In a notable development in the copyright lawsuit involving OpenAI and the New York Times, concerns have been raised regarding the preservation of evidence related to artificial intelligence training data. The New York Times accused OpenAI of deleting portions of the ChatGPT training data that were linked to content suspected of copyright infringement. This accusation emerged after lawyers from the New York Times and the Daily News reportedly spent over 150 hours searching for evidence within the dataset provided by OpenAI.
A letter submitted to the Southern District Court of New York on November 14 indicated that the company’s engineers had deleted data from one of two virtual machines provided by OpenAI. OpenAI characterized this incident as an unintentional technical error; however, the New York Times and other plaintiffs contended that this deletion severely hampered their ability to gather evidence.
Initially, OpenAI had agreed to provide access for the plaintiffs to examine the ChatGPT training data in a secure environment, which was an essential step for publishers attempting to prove unauthorized use of their content in AI model training. Unfortunately, the deletion of data led to a loss of critical information for the lawyers involved.
Recent updates suggest that while the deleted data has been restored, it is no longer in a legally usable format, complicating the New York Times’s efforts to present evidence in court. This incident raises important questions about OpenAI’s capability and commitment to maintaining data integrity, particularly in the context of copyright infringement cases.

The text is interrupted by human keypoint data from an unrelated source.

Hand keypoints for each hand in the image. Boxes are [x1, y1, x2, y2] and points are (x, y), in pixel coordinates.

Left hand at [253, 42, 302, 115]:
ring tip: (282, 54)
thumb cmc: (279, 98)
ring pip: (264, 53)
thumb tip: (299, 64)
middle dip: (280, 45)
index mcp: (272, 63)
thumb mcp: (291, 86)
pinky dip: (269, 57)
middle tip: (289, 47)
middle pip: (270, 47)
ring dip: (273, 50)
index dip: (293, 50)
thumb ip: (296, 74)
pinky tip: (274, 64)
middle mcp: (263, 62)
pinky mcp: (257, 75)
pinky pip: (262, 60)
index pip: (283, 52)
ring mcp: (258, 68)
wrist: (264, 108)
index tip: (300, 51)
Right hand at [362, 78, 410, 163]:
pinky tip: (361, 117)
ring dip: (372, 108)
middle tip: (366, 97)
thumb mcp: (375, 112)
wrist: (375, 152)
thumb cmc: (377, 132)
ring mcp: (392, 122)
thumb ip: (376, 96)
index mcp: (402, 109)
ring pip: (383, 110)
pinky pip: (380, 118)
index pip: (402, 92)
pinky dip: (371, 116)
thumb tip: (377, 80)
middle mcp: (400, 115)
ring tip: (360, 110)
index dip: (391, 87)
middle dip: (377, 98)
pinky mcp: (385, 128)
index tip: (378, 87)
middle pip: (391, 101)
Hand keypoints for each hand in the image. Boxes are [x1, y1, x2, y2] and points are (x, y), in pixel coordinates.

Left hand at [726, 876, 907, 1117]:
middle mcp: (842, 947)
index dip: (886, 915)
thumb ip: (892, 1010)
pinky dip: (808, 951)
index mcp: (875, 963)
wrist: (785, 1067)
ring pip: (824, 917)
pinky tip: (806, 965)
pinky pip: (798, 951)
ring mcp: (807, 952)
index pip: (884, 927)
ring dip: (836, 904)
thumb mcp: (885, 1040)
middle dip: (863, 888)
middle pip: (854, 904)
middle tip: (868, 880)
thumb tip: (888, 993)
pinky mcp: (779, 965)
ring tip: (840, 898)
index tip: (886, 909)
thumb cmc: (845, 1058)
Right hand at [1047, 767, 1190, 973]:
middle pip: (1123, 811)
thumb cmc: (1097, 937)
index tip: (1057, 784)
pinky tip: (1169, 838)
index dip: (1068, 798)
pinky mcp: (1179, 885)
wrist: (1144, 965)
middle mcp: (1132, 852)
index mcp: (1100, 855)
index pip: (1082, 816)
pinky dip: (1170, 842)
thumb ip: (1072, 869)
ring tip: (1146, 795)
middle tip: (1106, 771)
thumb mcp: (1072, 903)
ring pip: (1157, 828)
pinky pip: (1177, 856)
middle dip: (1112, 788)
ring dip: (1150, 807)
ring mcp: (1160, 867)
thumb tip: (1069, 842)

Reactions from various stakeholders highlight the seriousness of the situation. The New York Times has expressed that the data deletion significantly disrupted their inspection process and could indicate a lack of transparency. On the other hand, OpenAI maintains that the incident was merely a technical issue, unrelated to any intention to interfere with evidence gathering.
This lawsuit could set significant precedents regarding how AI companies manage data and adhere to legal obligations moving forward. As a response, publishers are considering further measures to safeguard their interests, while OpenAI may face increasing pressure to enhance its data storage and auditing practices to prevent similar occurrences in the future.